History of Duluth, Minnesota

Duluth occupies a location at the western end of Lake Superior, adjacent to Superior, Wisconsin. Originally settled by the Sioux and Chippewa, French fur traders and explorers Radisson and Groseilliers were perhaps the first white men to see the present site of Duluth, Minnesota. Following them was Daniel Greysolon, Sieur du Lhut, the French adventurer for whom the city is named. In 1817, John Jacob Astor established an important fur-trading post on the banks of the St. Louis River at Fond du Lac, a name which means "head of the lake" in French. Fond du Lac was the first permanent white settlement in the Duluth area.

In 1856, Duluth was platted and in 1878, it was incorporated as a city.
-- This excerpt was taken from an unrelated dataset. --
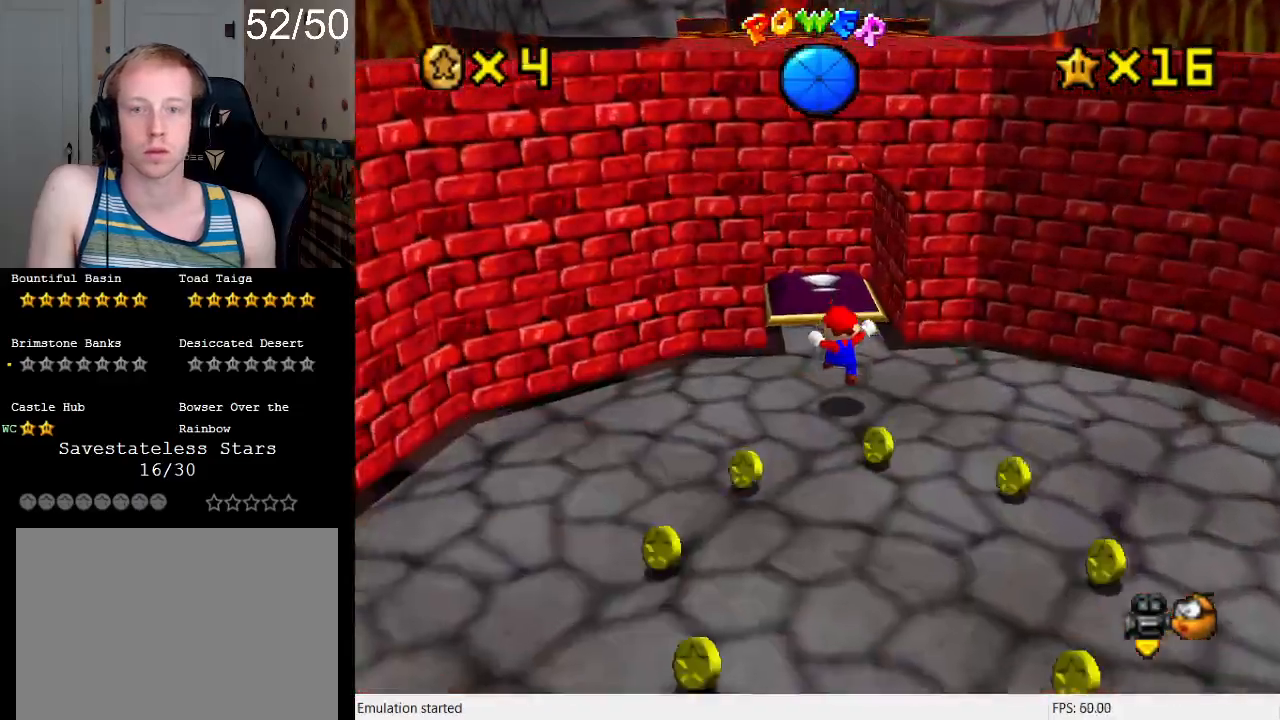
{"buttons": ["CROSS"], "left_stick": "up-left", "right_stick": "center", "events": [[367, "CROSS", "down"], [367, "left_stick", "up-left"]]}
The financier Jay Cooke made it the terminus of his Great Northern Railroad after the Civil War and the town prospered. After the discovery of ore in the Mesabi Range, iron ore became one of Duluth's principal products. By 1900, the Mesabi Range was the most extensive iron ore field on earth.

The first railroad to reach Duluth was the Lake Superior and Mississippi Railroad in 1870. The construction of the Duluth Ship Canal through Minnesota Point in 1871 provided a further boost to Duluth as a port. The timber industry grew as the forests of Michigan were gradually depleted, reaching its peak around 1902.

The University of Minnesota-Duluth has a rich history with origins dating back to 1895 when the Minnesota Legislature created the Normal School at Duluth. It later became the Duluth State Teachers College in 1921, and in 1947 it became a separate part of the new University of Minnesota. To accommodate GIs returning from World War II, construction of the new campas began in 1948 where it stands today.

The American castle Glensheen was built between 1905 and 1908 for Chester A. Congdon and serves as an example of Duluth history, a city that once boasted the most millionaires per capita of any city in the world. Glensheen is an English country-style estate built on seven acres and has retained its original condition. The estate was deeded to the University of Minnesota by Congdon’s heirs in 1968 and was opened to the public for tours in 1979. The whaleback steamer, a ship designed for use on the Great Lakes, was developed in Duluth. During World War II, more than 300 ships were built in Duluth.

As high-grade iron ore became scarce, it was replaced by the lower-grade taconite ore, along with coal and grain. The development of the St. Lawrence Seaway opened up world markets within the reach of Duluth ships. Today, Duluth remains one of the most important centers of shipping on the Great Lakes.